Limb landmark coordinates:
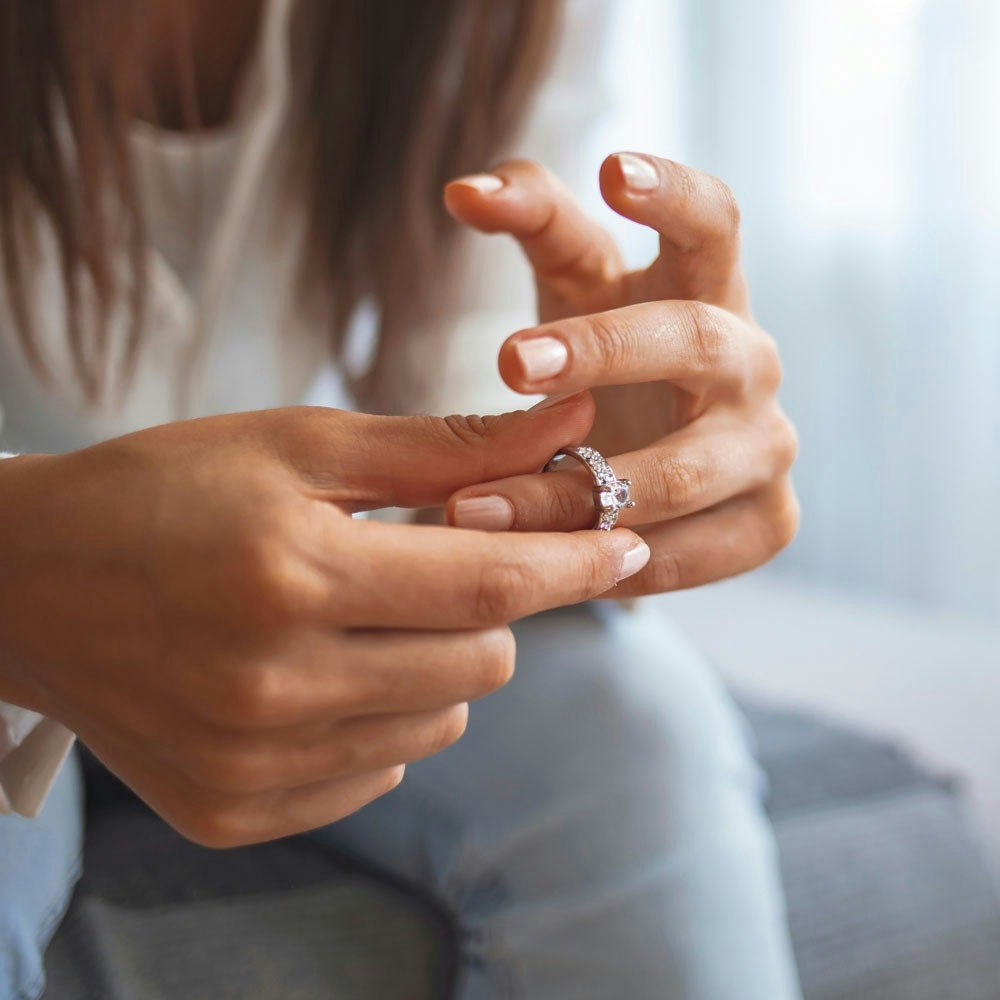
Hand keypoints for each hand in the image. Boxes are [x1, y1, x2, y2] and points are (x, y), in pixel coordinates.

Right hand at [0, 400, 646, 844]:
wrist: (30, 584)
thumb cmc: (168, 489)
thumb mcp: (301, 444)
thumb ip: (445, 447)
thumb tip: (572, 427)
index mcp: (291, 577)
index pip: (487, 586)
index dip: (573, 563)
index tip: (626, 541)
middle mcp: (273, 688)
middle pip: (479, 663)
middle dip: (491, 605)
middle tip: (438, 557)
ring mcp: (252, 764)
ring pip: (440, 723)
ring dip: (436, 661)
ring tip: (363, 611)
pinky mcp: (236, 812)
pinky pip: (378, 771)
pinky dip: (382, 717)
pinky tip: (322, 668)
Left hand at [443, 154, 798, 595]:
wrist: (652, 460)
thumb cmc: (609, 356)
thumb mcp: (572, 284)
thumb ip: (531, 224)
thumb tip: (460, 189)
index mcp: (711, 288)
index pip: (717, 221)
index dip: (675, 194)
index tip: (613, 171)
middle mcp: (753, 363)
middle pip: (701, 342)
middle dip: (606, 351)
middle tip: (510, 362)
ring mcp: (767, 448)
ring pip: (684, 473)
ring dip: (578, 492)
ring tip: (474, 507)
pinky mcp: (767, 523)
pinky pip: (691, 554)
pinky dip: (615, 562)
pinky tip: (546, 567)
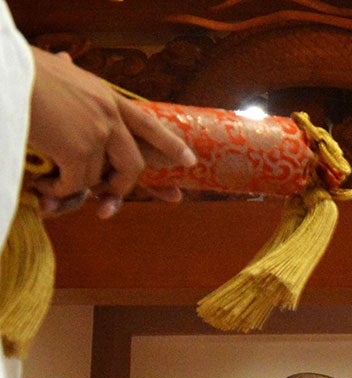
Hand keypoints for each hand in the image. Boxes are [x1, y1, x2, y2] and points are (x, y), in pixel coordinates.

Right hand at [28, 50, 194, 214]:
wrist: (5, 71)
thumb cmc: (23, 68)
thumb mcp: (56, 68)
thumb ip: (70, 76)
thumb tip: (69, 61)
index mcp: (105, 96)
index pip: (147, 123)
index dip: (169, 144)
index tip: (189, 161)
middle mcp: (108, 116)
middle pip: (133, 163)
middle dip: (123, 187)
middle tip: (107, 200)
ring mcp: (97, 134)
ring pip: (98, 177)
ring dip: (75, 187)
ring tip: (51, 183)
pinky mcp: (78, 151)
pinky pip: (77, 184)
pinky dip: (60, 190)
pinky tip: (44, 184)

▶ Description of the task: In the records above, each line with the string "index" should be copied.

▶ Answer space:
index mcp: (291, 577)
index pip: (487, 586)
index dip: (573, 563)
index tip: (626, 541)
index mcp: (711, 288)
index pip: (717, 221)
index dip: (675, 194)
index tip: (613, 171)
index mcp: (105, 96)
index pip: (147, 123)
index dip: (169, 144)
index tip: (189, 161)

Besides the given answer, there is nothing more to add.